В этом смысле периодичность может быть характерной чертой любой формы мигрени, но все же она в большей степени присуща классической мигрени и кластерной головной боли. В случаях простой мигрени и эквивалентов мигрени эта врожденная периодичность проявляется реже, а клиническая картина приступа в большей степени зависит от внешних факторов или от эмоционального состояния больного.
Длительность промежутков между приступамиДлительность временных промежутков между следующими друг за другом приступами классической мигрени составляет обычно от двух до десяти недель, причем у каждого больного эти промежутки довольно постоянны. Лайвинг приводит следующие цифры:
«…[из 35 больных с периодической мигренью] у 9 приступы повторялись с двухнедельным интервалом, у 12 – один раз в месяц, у 7 больных интервалы составляли от 2 до 3 месяцев. У остальных 7 больных длительность светлых промежутков была либо очень большой, либо очень короткой».
Сравнимые данные приводит Клее (1968) на тщательно документированном материале обследования 150 больных; в 33 процентах случаев промежутки между приступами не превышали месяца, в 20 процентах приступы мигрени следовали друг за другом через 4–8 недель, у 16 процентов больных – через 8—12 недель, а у остальных 21 процента – через три месяца или больше. Мой опыт ведения больных с классической мигренью вполне согласуется с этими выводами. Надо, однако, подчеркнуть, что эти данные могут оказаться сомнительными или вовсе бессмысленными, если не исключить возможное влияние периодически повторяющихся внешних влияний или эмоциональных состояний, провоцирующих приступы мигрени. Ниже мы обсудим некоторые детерминанты такой «ложной периодичности».
Группировка приступов простой мигрени при исключении влияния внешних дополнительных факторов является, если можно так сказать, более плотной, чем группировка приступов мигрени классической. В тяжелых случаях число приступов может достигать двух-трех в неделю, что очень и очень нехарактерно для классической мигрени.
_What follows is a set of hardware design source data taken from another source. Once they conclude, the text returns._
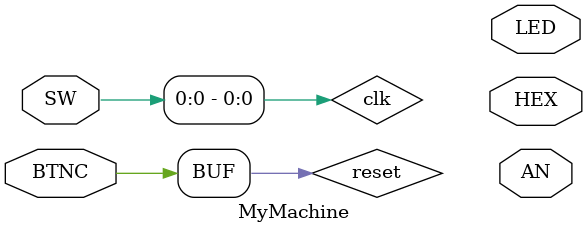
<source format=v>
`timescale 1ns / 1ps

`timescale 1 ns / 10 ps
module MyMachine(
    input  [15:0] SW,
    output [15:0] LED,
    output [7:0] AN,
    output [7:0] HEX,
    input  BTNC
);

integer numcycles;  //number of cycles in test

reg clk,reset;  //clk and reset signals

//reg[8*15:1] testcase; //name of testcase

// CPU declaration

// signals
wire [31:0] iaddr,idataout;
wire iclk;
wire [31:0] daddr,ddataout,ddatain;
wire drdclk, dwrclk, dwe;
wire [2:0]  dop;
wire [31:0] cpudbgdata;

always@(*)
begin
    clk = SW[0]; reset = BTNC;
end


//main CPU
rv32is mycpu(.clock(clk), 
             .reset(reset), 
				 .imemaddr(iaddr), .imemdataout(idataout), .imemclk(iclk), 
				 .dmemaddr(daddr), .dmemdataout(ddataout), .dmemdatain(ddatain), .dmemrdclk(drdclk), .dmemwrclk(dwrclk), .dmemop(dop), .dmemwe(dwe), 
				 .dbgdata(cpudbgdata));

				  
//instruction memory, no writing
testmem instructions(
	.address(iaddr[17:2]),
	.clock(iclk),
	.data(32'b0),
	.wren(1'b0),
	.q(idataout));
	

//data memory	
dmem datamem(.addr(daddr), 
             .dataout(ddataout), 
				 .datain(ddatain), 
				 .rdclk(drdclk), 
				 .wrclk(dwrclk), 
				 .memop(dop), 
				 .we(dwe));



endmodule
</source>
Можно заодно отметить, что при очень высокой частоте приступов периодической простой мигрени они происходят, как правило, по ночам. Больные, у которых периодичность простой мигрени составляет один месяц (как в случае Дюбуа-Реймона, упомянутом в начале 1-й главы), часто могут считать себя счастливчиками. Часто, но отнюдь не всегда, так как имеет место тенденция к реципрокности между частотой и тяжестью приступов – чем ниже частота, тем тяжелее приступы. Один из больных Лайвинга описывает эту реципрокность весьма сжато не без некоторых моральных намеков:
«Я давно перестал желать длительных интервалов между приступами; я уже знаю, что есть определенная толика страданий, которые я должен перенести, и мне легче, если она делится на мелкие части, поэтому мне легче переносить частые, а не редкие приступы»[34].
То же утверждение мы встречаем в тщательном статистическом исследовании Клее. Так, общую тяжесть мигрени, точнее, ощущение этой тяжести, у многих больных можно рассматривать как произведение выраженности приступов на их частоту, а определенное «количество страдания», о котором говорил больной Лайвинга, как объем, который можно поделить на более мелкие доли.